TASK DETAILS -> Output the listing below exactly, minus its images.

::: EXERCISE DATA

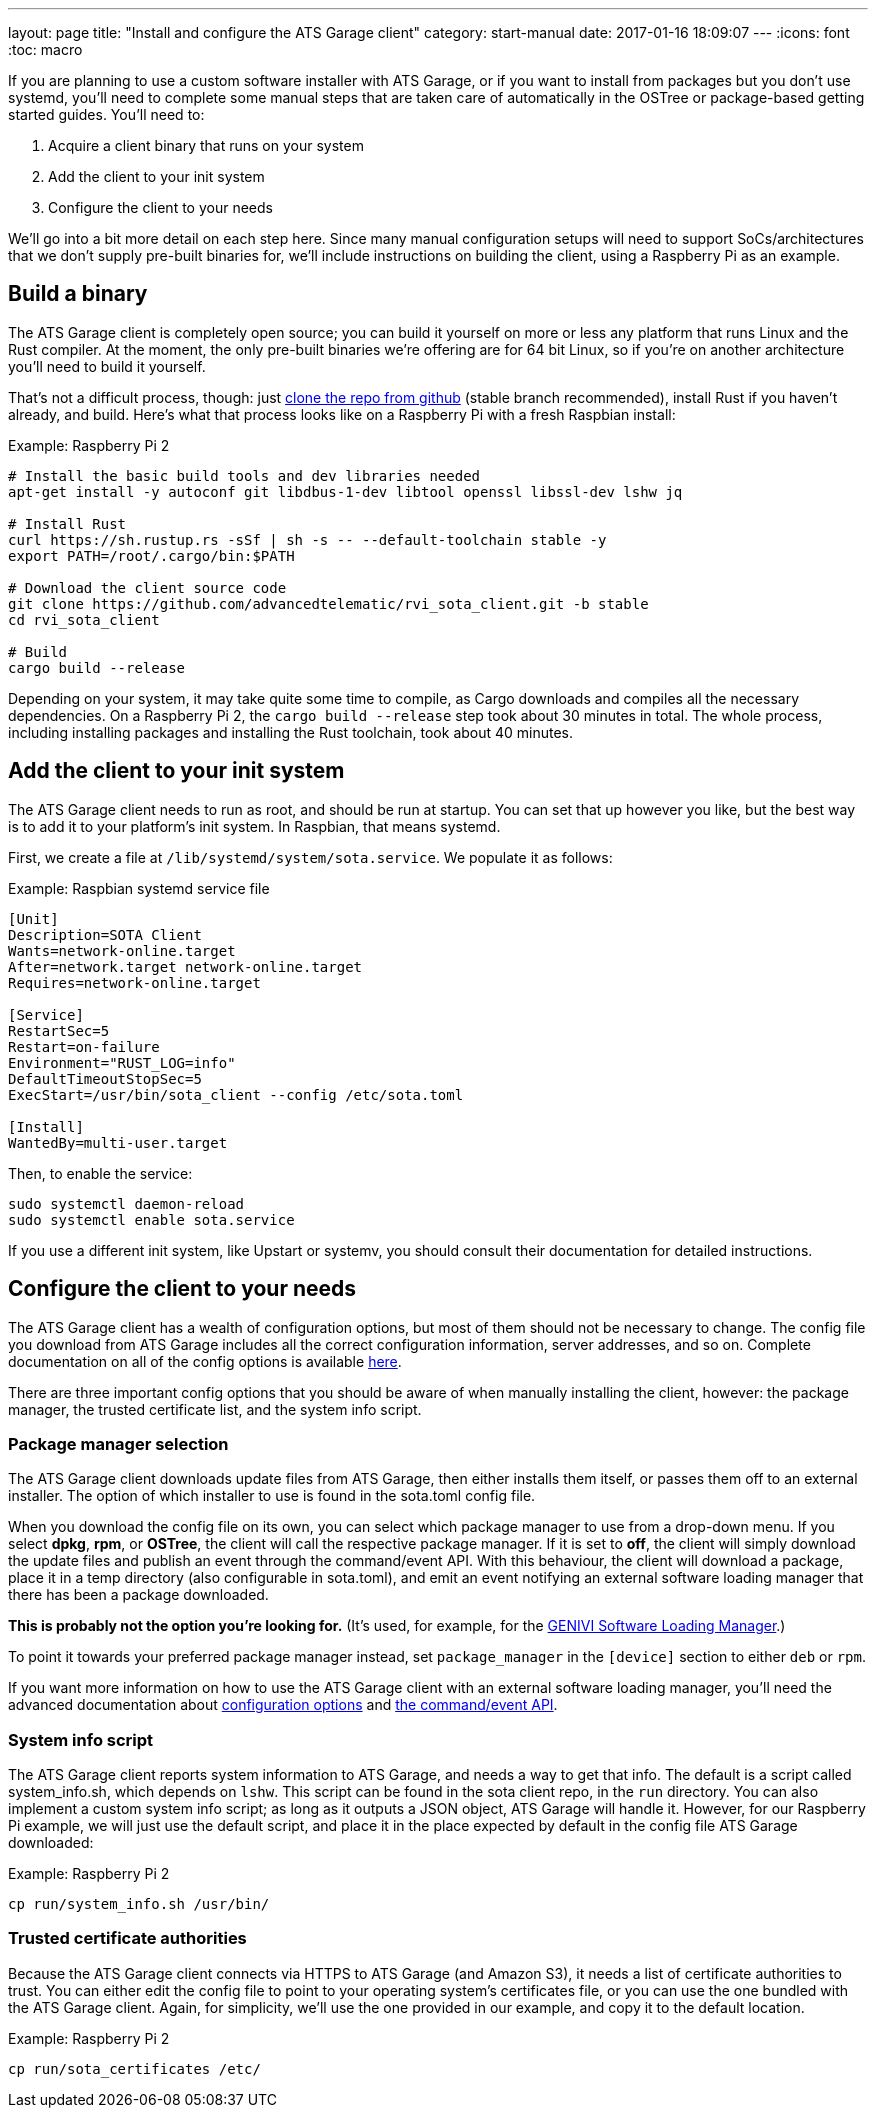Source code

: ---
layout: page
title: "Install and configure the ATS Garage client"
category: start-manual
date: 2017-01-16 18:09:07
---
:icons: font
:toc: macro

If you are planning to use a custom software installer with ATS Garage, or if you want to install from packages but you don't use systemd, you'll need to complete some manual steps that are taken care of automatically in the OSTree or package-based getting started guides. You'll need to:

. Acquire a client binary that runs on your system
. Add the client to your init system
. Configure the client to your needs

We'll go into a bit more detail on each step here. Since many manual configuration setups will need to support SoCs/architectures that we don't supply pre-built binaries for, we'll include instructions on building the client, using a Raspberry Pi as an example.

toc::[]

== Build a binary

The ATS Garage client is completely open source; you can build it yourself on more or less any platform that runs Linux and the Rust compiler. At the moment, the only pre-built binaries we're offering are for 64 bit Linux, so if you're on another architecture you'll need to build it yourself.

That's not a difficult process, though: just link:https://github.com/advancedtelematic/rvi_sota_client[clone the repo from github] (stable branch recommended), install Rust if you haven't already, and build. Here's what that process looks like on a Raspberry Pi with a fresh Raspbian install:

.Example: Raspberry Pi 2
----
# Install the basic build tools and dev libraries needed
apt-get install -y autoconf git libdbus-1-dev libtool openssl libssl-dev lshw jq

# Install Rust
curl https://sh.rustup.rs -sSf | sh -s -- --default-toolchain stable -y
export PATH=/root/.cargo/bin:$PATH

# Download the client source code
git clone https://github.com/advancedtelematic/rvi_sota_client.git -b stable
cd rvi_sota_client

# Build
cargo build --release
----

Depending on your system, it may take quite some time to compile, as Cargo downloads and compiles all the necessary dependencies. On a Raspberry Pi 2, the `cargo build --release` step took about 30 minutes in total. The whole process, including installing packages and installing the Rust toolchain, took about 40 minutes.

== Add the client to your init system

The ATS Garage client needs to run as root, and should be run at startup. You can set that up however you like, but the best way is to add it to your platform's init system. In Raspbian, that means systemd.

First, we create a file at `/lib/systemd/system/sota.service`. We populate it as follows:

.Example: Raspbian systemd service file
----
[Unit]
Description=SOTA Client
Wants=network-online.target
After=network.target network-online.target
Requires=network-online.target

[Service]
RestartSec=5
Restart=on-failure
Environment="RUST_LOG=info"
DefaultTimeoutStopSec=5
ExecStart=/usr/bin/sota_client --config /etc/sota.toml

[Install]
WantedBy=multi-user.target
----

Then, to enable the service:

----
sudo systemctl daemon-reload
sudo systemctl enable sota.service
----

If you use a different init system, like Upstart or systemv, you should consult their documentation for detailed instructions.

== Configure the client to your needs

The ATS Garage client has a wealth of configuration options, but most of them should not be necessary to change. The config file you download from ATS Garage includes all the correct configuration information, server addresses, and so on. Complete documentation on all of the config options is available link:example.com[here].

There are three important config options that you should be aware of when manually installing the client, however: the package manager, the trusted certificate list, and the system info script.

=== Package manager selection

The ATS Garage client downloads update files from ATS Garage, then either installs them itself, or passes them off to an external installer. The option of which installer to use is found in the sota.toml config file.

When you download the config file on its own, you can select which package manager to use from a drop-down menu. If you select *dpkg*, *rpm*, or *OSTree*, the client will call the respective package manager. If it is set to *off*, the client will simply download the update files and publish an event through the command/event API. With this behaviour, the client will download a package, place it in a temp directory (also configurable in sota.toml), and emit an event notifying an external software loading manager that there has been a package downloaded.

*This is probably not the option you're looking for.* (It's used, for example, for the link:https://github.com/GENIVI/genivi_swm[GENIVI Software Loading Manager].)

To point it towards your preferred package manager instead, set `package_manager` in the `[device]` section to either `deb` or `rpm`.

If you want more information on how to use the ATS Garage client with an external software loading manager, you'll need the advanced documentation about link:example.com[configuration options] and link:example.com[the command/event API].

=== System info script

The ATS Garage client reports system information to ATS Garage, and needs a way to get that info. The default is a script called system_info.sh, which depends on `lshw`. This script can be found in the sota client repo, in the `run` directory. You can also implement a custom system info script; as long as it outputs a JSON object, ATS Garage will handle it. However, for our Raspberry Pi example, we will just use the default script, and place it in the place expected by default in the config file ATS Garage downloaded:

.Example: Raspberry Pi 2
----
cp run/system_info.sh /usr/bin/
----

=== Trusted certificate authorities

Because the ATS Garage client connects via HTTPS to ATS Garage (and Amazon S3), it needs a list of certificate authorities to trust. You can either edit the config file to point to your operating system's certificates file, or you can use the one bundled with the ATS Garage client. Again, for simplicity, we'll use the one provided in our example, and copy it to the default location.

.Example: Raspberry Pi 2
----
cp run/sota_certificates /etc/
----


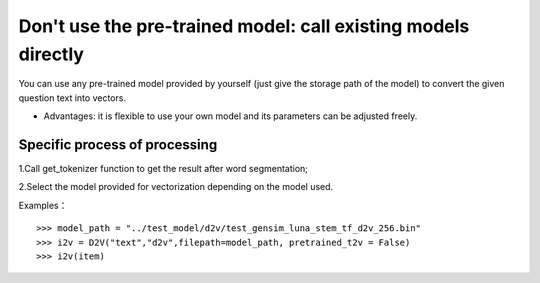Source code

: Don't use the pre-trained model: call existing models directly
----------------------------------------------------------------

You can use any pre-trained model provided by yourself (just give the storage path of the model) to convert the given question text into vectors.

* Advantages: it is flexible to use your own model and its parameters can be adjusted freely.

Specific process of processing
+++++++++++++++++++++++++++++++++++

1.Call get_tokenizer function to get the result after word segmentation;

2.Select the model provided for vectorization depending on the model used.

Examples：

::

  >>> model_path = "../test_model/d2v/test_gensim_luna_stem_tf_d2v_256.bin"
  >>> i2v = D2V("text","d2v",filepath=model_path, pretrained_t2v = False)
  >>> i2v(item)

::::::

REPLY ->
Source code

: ---
layout: page
title: "Install and configure the ATS Garage client"
category: start-manual
date: 2017-01-16 18:09:07
---
:icons: font
:toc: macro

If you are planning to use a custom software installer with ATS Garage, or if you want to install from packages but you don't use systemd, you'll need to complete some manual steps that are taken care of automatically in the OSTree or package-based getting started guides. You'll need to:

. Acquire a client binary that runs on your system
. Add the client to your init system
. Configure the client to your needs

We'll go into a bit more detail on each step here. Since many manual configuration setups will need to support SoCs/architectures that we don't supply pre-built binaries for, we'll include instructions on building the client, using a Raspberry Pi as an example.

toc::[]

== Build a binary

The ATS Garage client is completely open source; you can build it yourself on more or less any platform that runs Linux and the Rust compiler. At the moment, the only pre-built binaries we're offering are for 64 bit Linux, so if you're on another architecture you'll need to build it yourself.

That's not a difficult process, though: just link:https://github.com/advancedtelematic/rvi_sota_client[clone the repo from github] (stable branch recommended), install Rust if you haven't already, and build. Here's what that process looks like on a Raspberry Pi with a fresh Raspbian install:

.Example: Raspberry Pi 2
----
# Install the basic build tools and dev libraries needed
apt-get install -y autoconf git libdbus-1-dev libtool openssl libssl-dev lshw jq

# Install Rust
curl https://sh.rustup.rs -sSf | sh -s -- --default-toolchain stable -y
export PATH=/root/.cargo/bin:$PATH

# Download the client source code
git clone https://github.com/advancedtelematic/rvi_sota_client.git -b stable
cd rvi_sota_client

# Build
cargo build --release
----

Depending on your system, it may take quite some time to compile, as Cargo downloads and compiles all the necessary dependencies. On a Raspberry Pi 2, the `cargo build --release` step took about 30 minutes in total. The whole process, including installing packages and installing the Rust toolchain, took about 40 minutes.

== Add the client to your init system

The ATS Garage client needs to run as root, and should be run at startup. You can set that up however you like, but the best way is to add it to your platform's init system. In Raspbian, that means systemd.

First, we create a file at `/lib/systemd/system/sota.service`. We populate it as follows:

.Example: Raspbian systemd service file
----
[Unit]
Description=SOTA Client
Wants=network-online.target
After=network.target network-online.target
Requires=network-online.target

[Service]
RestartSec=5
Restart=on-failure
Environment="RUST_LOG=info"
DefaultTimeoutStopSec=5
ExecStart=/usr/bin/sota_client --config /etc/sota.toml

[Install]
WantedBy=multi-user.target
----

Then, to enable the service:

----
sudo systemctl daemon-reload
sudo systemctl enable sota.service
----

If you use a different init system, like Upstart or systemv, you should consult their documentation for detailed instructions.

== Configure the client to your needs

The ATS Garage client has a wealth of configuration options, but most of them should not be necessary to change. The config file you download from ATS Garage includes all the correct configuration information, server addresses, and so on. Complete documentation on all of the config options is available link:example.com[here].

There are three important config options that you should be aware of when manually installing the client, however: the package manager, the trusted certificate list, and the system info script.

=== Package manager selection

The ATS Garage client downloads update files from ATS Garage, then either installs them itself, or passes them off to an external installer. The option of which installer to use is found in the sota.toml config file.

When you download the config file on its own, you can select which package manager to use from a drop-down menu. If you select *dpkg*, *rpm*, or *OSTree*, the client will call the respective package manager. If it is set to *off*, the client will simply download the update files and publish an event through the command/event API. With this behaviour, the client will download a package, place it in a temp directory (also configurable in sota.toml), and emit an event notifying an external software loading manager that there has been a package downloaded.

*This is probably not the option you're looking for.* (It's used, for example, for the link:https://github.com/GENIVI/genivi_swm[GENIVI Software Loading Manager].)

To point it towards your preferred package manager instead, set `package_manager` in the `[device]` section to either `deb` or `rpm`.

If you want more information on how to use the ATS Garage client with an external software loading manager, you'll need the advanced documentation about link:example.com[configuration options] and link:example.com[the command/event API].

=== System info script

The ATS Garage client reports system information to ATS Garage, and needs a way to get that info. The default is a script called system_info.sh, which depends on `lshw`. This script can be found in the sota client repo, in the `run` directory. You can also implement a custom system info script; as long as it outputs a JSON object, ATS Garage will handle it. However, for our Raspberry Pi example, we will just use the default script, and place it in the place expected by default in the config file ATS Garage downloaded:

.Example: Raspberry Pi 2
----
cp run/system_info.sh /usr/bin/
----

=== Trusted certificate authorities

Because the ATS Garage client connects via HTTPS to ATS Garage (and Amazon S3), it needs a list of certificate authorities to trust. You can either edit the config file to point to your operating system's certificates file, or you can use the one bundled with the ATS Garage client. Again, for simplicity, we'll use the one provided in our example, and copy it to the default location.

.Example: Raspberry Pi 2
----
cp run/sota_certificates /etc/
----


Source code

: Don't use the pre-trained model: call existing models directly
----------------------------------------------------------------

You can use any pre-trained model provided by yourself (just give the storage path of the model) to convert the given question text into vectors.

* Advantages: it is flexible to use your own model and its parameters can be adjusted freely.

Specific process of processing
+++++++++++++++++++++++++++++++++++

1.Call get_tokenizer function to get the result after word segmentation;

2.Select the model provided for vectorization depending on the model used.

Examples：

::

  >>> model_path = "../test_model/d2v/test_gensim_luna_stem_tf_d2v_256.bin"
  >>> i2v = D2V("text","d2v",filepath=model_path, pretrained_t2v = False)
  >>> i2v(item)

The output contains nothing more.